Para duta seni rupa dari Indonesia itu masing-masing adalah Sulistyono dari Banjarmasin, Uce Alamsyah L. (Oetje Lamno) dan Indra Dodi dari Yogyakarta, serta lima perupa dari Bali, yakni Antonius Kho, Made Supena, Nyoman Sujana Kenyem, Made Gunawan, dan Putu Edi Asmara. Mereka semua mengikutkan karyanya berupa lukisan.
Indra Dodi, salah satu seniman yang karyanya lolos seleksi, mengaku cukup terkejut. Apalagi BIAB sendiri, meski relatif masih baru, namun ditangani dengan cukup serius untuk menjadi perhelatan seni rupa berlevel dunia. Indra menerima kabar gembira itu ketika dirinya masih berada di Jerman untuk sebuah mengikuti program seni rupa bersama beberapa seniman Indonesia dan Jerman. Persisnya di kota Dresden. Dia mendapat surat yang dilayangkan lewat pos, dan diberitahukan oleh perwakilan ekspedisinya via e-mail. Maka, dengan segera juga dia mengirimkan fisik karyanya (lukisannya) ke Beijing meski terbilang cukup terlambat beberapa hari.

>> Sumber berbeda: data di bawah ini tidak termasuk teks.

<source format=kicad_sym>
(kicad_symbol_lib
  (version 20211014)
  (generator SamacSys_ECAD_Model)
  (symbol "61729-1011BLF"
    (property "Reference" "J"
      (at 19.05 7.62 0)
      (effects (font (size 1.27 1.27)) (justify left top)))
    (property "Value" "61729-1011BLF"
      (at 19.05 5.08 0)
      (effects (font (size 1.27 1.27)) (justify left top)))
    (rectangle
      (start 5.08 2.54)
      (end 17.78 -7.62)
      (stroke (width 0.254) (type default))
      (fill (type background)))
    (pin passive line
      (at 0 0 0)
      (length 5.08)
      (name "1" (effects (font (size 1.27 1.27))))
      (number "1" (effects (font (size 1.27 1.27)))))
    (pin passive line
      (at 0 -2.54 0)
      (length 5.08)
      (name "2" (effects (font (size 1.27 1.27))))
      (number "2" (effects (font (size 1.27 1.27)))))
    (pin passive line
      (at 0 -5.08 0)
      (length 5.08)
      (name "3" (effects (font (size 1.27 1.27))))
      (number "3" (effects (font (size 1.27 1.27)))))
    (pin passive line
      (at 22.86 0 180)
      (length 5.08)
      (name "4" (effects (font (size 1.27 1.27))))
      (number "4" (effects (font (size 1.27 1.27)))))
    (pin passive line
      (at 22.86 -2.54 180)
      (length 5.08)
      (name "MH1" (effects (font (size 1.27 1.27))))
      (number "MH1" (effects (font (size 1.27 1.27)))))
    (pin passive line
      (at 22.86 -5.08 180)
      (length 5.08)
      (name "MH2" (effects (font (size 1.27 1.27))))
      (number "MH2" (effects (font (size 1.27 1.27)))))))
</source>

Jauh-jauh hari, Dodi mengaku serius menyiapkan sebuah karya yang dikhususkan untuk perhelatan BIAB-4 yang dirasanya sangat kompetitif ini. Namun demikian, dia tak mengubah identitas visual karyanya seperti yang selama ini menjadi pilihan kreatifnya. Karyanya yang berukuran 150×170 cm itu diberinya judul “The Journey Record of Human”. Sayangnya, Dodi tak bisa menyaksikan karyanya bersanding bersama ratusan karya seniman lain dari banyak negara di venue The National Art Museum of China, Beijing, China. Pendekatan terhadap seorang kolektor yang juga pemilik galeri sudah dilakukannya untuk menjadi sponsor bagi keberangkatannya ke negeri Tirai Bambu itu, namun tak berhasil.

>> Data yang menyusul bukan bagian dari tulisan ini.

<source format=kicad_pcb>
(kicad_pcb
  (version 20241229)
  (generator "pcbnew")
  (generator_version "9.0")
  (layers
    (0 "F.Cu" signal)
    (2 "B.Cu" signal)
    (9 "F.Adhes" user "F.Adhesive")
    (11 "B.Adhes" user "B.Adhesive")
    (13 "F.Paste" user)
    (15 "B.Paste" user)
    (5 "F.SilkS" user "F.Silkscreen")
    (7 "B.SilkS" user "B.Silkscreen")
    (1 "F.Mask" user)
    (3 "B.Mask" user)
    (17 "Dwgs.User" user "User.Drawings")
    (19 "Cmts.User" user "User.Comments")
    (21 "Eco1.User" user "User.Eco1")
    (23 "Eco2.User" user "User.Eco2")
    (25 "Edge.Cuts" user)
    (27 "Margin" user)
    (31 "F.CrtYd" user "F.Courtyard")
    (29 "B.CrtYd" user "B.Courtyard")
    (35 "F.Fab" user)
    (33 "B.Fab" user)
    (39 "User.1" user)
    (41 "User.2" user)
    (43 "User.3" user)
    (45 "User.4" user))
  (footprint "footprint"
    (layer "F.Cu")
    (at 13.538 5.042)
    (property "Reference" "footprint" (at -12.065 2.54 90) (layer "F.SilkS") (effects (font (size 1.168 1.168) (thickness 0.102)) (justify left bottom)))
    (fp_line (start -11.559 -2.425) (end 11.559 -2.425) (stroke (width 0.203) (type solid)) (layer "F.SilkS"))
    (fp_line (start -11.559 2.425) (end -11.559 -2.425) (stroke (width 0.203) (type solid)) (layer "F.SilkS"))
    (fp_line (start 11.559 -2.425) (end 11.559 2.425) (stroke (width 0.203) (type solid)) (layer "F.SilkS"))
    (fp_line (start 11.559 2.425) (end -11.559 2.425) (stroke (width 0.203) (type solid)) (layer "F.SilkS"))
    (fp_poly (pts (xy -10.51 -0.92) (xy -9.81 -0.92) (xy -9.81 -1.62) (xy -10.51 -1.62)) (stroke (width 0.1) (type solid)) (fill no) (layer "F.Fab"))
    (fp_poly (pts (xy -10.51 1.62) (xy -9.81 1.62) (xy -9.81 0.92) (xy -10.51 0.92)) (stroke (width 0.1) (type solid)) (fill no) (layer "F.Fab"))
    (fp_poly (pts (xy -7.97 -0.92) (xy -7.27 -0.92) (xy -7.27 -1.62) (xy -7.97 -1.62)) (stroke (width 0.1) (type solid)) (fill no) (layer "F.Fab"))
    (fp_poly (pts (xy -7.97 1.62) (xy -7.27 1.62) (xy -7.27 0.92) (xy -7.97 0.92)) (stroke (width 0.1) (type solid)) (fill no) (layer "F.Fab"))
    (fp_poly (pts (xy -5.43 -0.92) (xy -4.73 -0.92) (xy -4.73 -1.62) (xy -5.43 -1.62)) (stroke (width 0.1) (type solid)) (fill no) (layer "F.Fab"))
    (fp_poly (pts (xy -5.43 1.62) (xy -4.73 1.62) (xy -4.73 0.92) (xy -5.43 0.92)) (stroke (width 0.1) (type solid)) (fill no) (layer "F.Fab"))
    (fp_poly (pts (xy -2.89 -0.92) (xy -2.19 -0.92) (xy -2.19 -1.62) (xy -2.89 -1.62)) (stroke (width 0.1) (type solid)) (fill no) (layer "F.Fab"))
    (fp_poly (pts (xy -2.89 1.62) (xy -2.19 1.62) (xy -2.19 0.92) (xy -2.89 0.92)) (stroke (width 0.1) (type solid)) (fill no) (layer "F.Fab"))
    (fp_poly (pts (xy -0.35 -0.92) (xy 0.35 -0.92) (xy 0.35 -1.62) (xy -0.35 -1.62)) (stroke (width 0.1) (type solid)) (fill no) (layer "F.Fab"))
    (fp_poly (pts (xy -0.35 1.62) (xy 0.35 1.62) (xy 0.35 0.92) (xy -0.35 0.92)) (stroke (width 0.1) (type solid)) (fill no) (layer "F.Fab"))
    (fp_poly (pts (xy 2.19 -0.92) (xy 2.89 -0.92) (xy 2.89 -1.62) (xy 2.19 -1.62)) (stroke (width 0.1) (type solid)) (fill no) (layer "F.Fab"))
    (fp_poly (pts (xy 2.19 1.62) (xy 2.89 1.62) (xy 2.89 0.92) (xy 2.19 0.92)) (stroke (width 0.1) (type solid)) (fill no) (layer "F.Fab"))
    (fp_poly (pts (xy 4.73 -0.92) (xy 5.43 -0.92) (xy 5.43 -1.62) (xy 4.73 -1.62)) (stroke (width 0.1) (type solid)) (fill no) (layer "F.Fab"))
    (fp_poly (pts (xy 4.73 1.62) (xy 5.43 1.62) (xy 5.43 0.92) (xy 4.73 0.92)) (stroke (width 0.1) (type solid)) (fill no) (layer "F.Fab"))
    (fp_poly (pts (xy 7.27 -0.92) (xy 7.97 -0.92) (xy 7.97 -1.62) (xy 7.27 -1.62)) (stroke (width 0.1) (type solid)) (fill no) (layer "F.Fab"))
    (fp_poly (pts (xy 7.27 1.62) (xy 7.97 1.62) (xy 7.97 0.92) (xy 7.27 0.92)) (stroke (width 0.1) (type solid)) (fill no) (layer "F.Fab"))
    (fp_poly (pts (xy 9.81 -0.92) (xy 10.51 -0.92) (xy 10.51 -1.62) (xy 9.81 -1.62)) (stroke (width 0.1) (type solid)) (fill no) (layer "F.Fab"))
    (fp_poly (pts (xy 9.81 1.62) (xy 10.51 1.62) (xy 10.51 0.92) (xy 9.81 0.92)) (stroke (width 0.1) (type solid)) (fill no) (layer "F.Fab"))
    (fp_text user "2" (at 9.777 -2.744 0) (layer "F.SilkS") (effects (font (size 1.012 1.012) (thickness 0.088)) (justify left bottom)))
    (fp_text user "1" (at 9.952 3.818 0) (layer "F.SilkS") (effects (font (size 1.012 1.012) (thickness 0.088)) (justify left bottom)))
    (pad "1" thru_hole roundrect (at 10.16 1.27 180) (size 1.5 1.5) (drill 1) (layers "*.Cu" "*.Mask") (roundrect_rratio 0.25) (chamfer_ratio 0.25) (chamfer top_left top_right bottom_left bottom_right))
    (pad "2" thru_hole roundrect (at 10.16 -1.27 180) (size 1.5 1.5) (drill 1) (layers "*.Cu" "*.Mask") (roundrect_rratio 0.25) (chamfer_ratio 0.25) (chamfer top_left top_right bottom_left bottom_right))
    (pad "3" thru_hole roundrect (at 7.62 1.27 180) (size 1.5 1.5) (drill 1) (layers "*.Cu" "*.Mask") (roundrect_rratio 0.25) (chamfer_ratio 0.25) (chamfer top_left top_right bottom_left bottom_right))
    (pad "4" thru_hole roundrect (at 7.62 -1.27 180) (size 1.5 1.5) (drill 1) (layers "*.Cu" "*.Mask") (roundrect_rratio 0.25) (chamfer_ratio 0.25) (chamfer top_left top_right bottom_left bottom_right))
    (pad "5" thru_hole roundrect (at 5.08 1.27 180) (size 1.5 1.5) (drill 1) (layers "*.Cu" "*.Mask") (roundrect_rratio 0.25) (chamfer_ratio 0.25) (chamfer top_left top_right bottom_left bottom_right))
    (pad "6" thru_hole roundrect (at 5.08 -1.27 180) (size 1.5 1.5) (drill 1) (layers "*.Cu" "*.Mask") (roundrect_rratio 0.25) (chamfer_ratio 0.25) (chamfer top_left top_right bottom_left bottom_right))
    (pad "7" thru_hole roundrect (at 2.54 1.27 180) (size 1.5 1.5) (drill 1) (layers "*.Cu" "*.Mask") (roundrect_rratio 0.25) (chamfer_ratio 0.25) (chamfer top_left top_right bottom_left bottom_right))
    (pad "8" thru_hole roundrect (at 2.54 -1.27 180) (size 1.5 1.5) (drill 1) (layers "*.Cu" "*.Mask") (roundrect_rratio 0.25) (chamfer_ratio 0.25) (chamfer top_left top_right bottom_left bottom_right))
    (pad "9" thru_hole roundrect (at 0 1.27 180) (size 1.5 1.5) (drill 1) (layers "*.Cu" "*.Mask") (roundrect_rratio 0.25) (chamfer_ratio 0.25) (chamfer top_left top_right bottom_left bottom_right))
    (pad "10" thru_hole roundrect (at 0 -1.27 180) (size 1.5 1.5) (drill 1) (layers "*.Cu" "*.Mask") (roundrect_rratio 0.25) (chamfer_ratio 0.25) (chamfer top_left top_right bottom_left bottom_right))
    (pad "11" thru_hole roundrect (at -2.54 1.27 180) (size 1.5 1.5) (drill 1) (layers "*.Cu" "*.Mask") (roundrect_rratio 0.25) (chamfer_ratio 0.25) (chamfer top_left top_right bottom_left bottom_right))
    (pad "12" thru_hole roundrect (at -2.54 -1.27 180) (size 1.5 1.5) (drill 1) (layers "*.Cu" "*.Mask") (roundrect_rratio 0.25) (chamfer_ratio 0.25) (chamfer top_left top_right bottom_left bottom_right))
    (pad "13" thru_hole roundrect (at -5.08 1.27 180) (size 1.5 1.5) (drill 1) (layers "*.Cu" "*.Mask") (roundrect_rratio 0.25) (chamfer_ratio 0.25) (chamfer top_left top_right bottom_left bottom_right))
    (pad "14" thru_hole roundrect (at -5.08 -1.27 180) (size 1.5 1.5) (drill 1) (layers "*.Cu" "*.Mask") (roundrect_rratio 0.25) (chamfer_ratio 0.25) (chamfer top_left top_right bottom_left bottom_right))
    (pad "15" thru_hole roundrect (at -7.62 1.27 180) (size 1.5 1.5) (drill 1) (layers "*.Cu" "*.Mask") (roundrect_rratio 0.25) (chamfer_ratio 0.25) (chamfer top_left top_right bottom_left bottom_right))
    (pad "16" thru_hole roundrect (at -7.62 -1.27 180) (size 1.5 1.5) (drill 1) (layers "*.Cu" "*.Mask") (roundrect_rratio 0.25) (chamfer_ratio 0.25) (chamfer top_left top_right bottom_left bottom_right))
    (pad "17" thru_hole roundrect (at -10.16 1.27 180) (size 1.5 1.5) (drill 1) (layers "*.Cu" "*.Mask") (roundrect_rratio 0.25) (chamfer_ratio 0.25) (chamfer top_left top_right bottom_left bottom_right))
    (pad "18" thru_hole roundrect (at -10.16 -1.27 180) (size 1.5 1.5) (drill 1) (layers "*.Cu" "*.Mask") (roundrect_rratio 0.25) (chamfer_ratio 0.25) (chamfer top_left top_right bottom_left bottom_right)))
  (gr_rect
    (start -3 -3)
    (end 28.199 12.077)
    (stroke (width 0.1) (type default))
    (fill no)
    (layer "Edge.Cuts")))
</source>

Situasi yang sama juga dialami oleh Oetje Lammo. Memang akan lebih sempurna andai bisa terbang ke Beijing untuk menyaksikan karyanya yang bertajuk “Our” (140×120 cm) bertarung dengan karya seniman mancanegara. Tapi, kiranya, dengan lolosnya karya ke event penting ini sudah sangat membanggakan alumnus FSR ISI Yogyakarta angkatan (masuk) 1998 ini. Karyanya kali ini juga dikreasinya dengan tak kalah serius seperti Indra Dodi dan seniman lain. Titik beda yang diakuinya kentara pada karyanya adalah pada upayanya untuk menampilkan atmosfer monokrom (dominan satu warna) pada bentangan karya di kanvasnya.
Sedangkan Sulistyono, seniman dari Banjarmasin, menyatakan akan bertolak dari Indonesia lima hari sebelum pembukaan, atau tanggal 15 September 2010. Rencananya, dia juga akan mengikuti simposium yang pasti penting bagi dirinya. Apalagi selama di Beijing panitia akan menanggung seluruh biaya akomodasi, transportasi dan konsumsi. Tentu cukup nyaman, seperti halnya ketika dia juga berkesempatan mengunjungi kota Beppu, Jepang, beberapa tahun lalu saat dia menjadi salah satu finalis kompetisi seni lukis di kota itu. Sementara di negerinya sendiri, dia jarang mendapat “tempat”.
Perhelatan BIAB-4 ini sendiri bertema “Environment Concern and Human Existence”. Tema yang berkait dengan isu ihwal lingkungan memang tengah begitu “seksi” karena sudah menjadi perhatian universal dan seniman pun juga dibutuhkan peransertanya untuk mengalamatkan gerak kreatifnya terhadap masalah krisis ekologi global. Maka, seperti yang tertera dalam konsep kuratorial BIAB-4, problem “ekologi” tak sekadar mengacu pada ekologi natural, namun juga terhadap ekologi manusia. “Rumah tinggal” tidak sebatas pada pengertian tentang lingkungan fisik, tetapi juga pada rumah spiritual. Dan, kurang lebih, pada aspek inilah seniman kemudian disugesti untuk menerjemahkan dalam dunia visual masing-masing.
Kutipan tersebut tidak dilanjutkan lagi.